**Data for review**
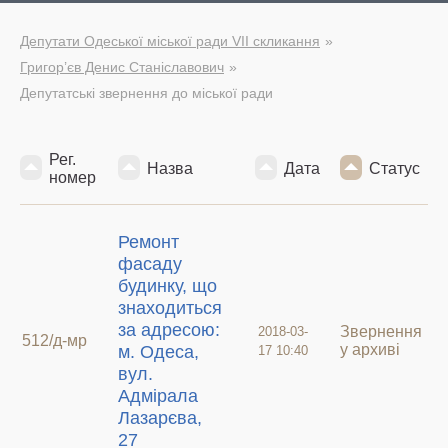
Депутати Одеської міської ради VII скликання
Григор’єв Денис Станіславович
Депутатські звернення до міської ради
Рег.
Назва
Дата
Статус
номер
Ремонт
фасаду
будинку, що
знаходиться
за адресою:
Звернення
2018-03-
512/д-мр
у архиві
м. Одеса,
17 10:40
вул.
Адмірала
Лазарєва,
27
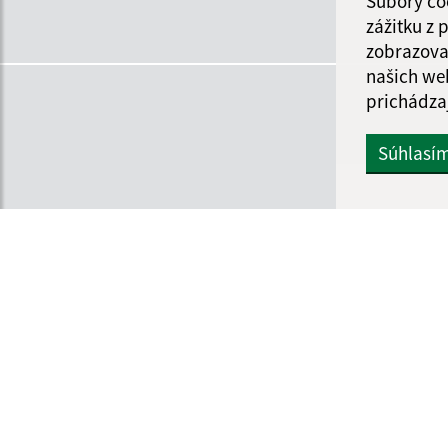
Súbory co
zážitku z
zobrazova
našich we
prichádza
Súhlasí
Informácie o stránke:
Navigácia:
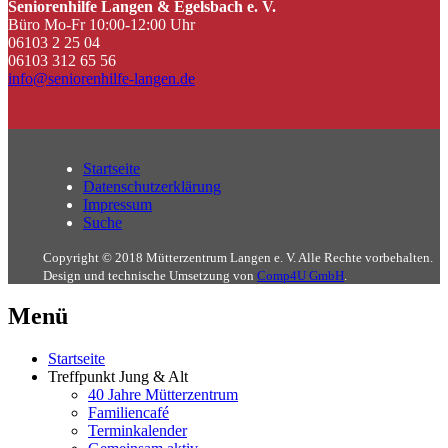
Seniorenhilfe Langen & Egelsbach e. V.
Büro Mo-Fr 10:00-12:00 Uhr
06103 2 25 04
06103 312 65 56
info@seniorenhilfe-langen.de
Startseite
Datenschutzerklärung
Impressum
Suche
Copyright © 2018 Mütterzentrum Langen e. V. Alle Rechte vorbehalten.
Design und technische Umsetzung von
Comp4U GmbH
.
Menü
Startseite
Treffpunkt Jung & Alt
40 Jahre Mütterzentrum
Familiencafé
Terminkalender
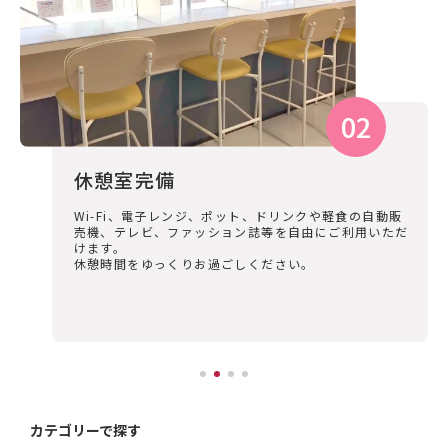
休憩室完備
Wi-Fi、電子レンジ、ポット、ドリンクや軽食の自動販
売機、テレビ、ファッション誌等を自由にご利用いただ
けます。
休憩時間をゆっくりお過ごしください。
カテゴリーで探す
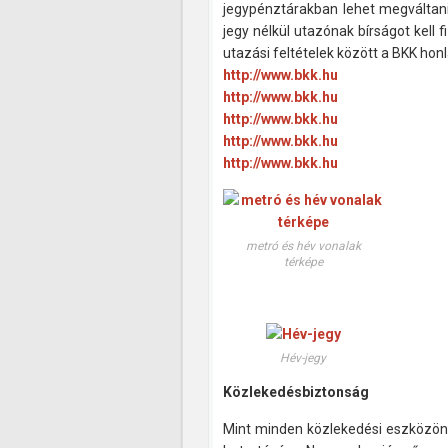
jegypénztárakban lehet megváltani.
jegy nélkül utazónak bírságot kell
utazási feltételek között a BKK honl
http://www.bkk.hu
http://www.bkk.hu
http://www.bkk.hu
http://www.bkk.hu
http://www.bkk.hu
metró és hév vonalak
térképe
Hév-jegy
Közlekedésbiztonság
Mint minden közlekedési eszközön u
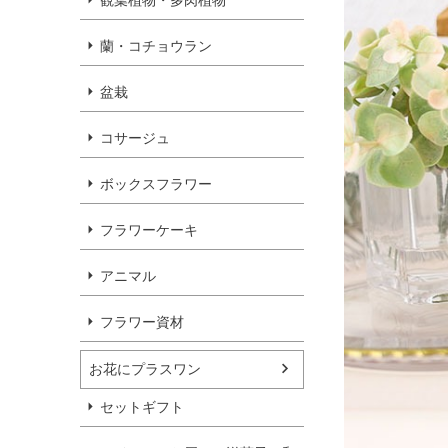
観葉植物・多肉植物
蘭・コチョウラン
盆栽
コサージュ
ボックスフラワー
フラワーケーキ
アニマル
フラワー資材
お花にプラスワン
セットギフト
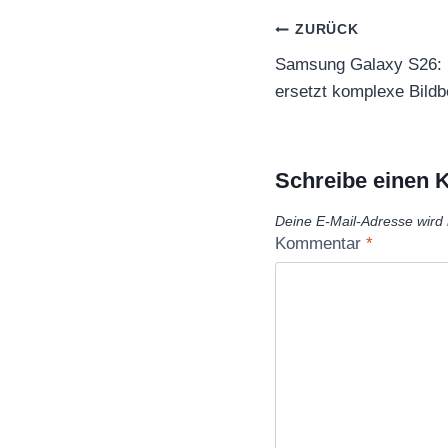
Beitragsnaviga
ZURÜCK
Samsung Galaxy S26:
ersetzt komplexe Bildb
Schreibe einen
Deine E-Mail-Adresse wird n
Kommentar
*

**Work instructions**
Without reproducing any picture, repeat exactly the lines from the one containing "休憩時間をゆっくりお過ごしください。" through the last line of the material above, both ends included.

**Output below**
休憩時間をゆっくりお過ごしください。
カテゴリーで探す
jegypénztárakban lehet megváltani.
jegy nélkül utazónak bírságot kell
utazási feltételek között a BKK honl
http://www.bkk.hu
http://www.bkk.hu
http://www.bkk.hu
http://www.bkk.hu
http://www.bkk.hu
metró és hév vonalak
térképe
Hév-jegy
Közlekedésbiztonság
Mint minden közlekedési eszközön u
観葉植物・多肉植物
蘭・コチョウラン
盆栽
コサージュ
ボックスフラワー
フラワーケーキ
アニマル
フラワー資材
お花にプラスワン
セットギフト
Beitragsnaviga
ZURÜCK
Samsung Galaxy S26:
ersetzt komplexe Bildb
Schreibe einen
Deine E-Mail-Adresse wird n
Kommentar
*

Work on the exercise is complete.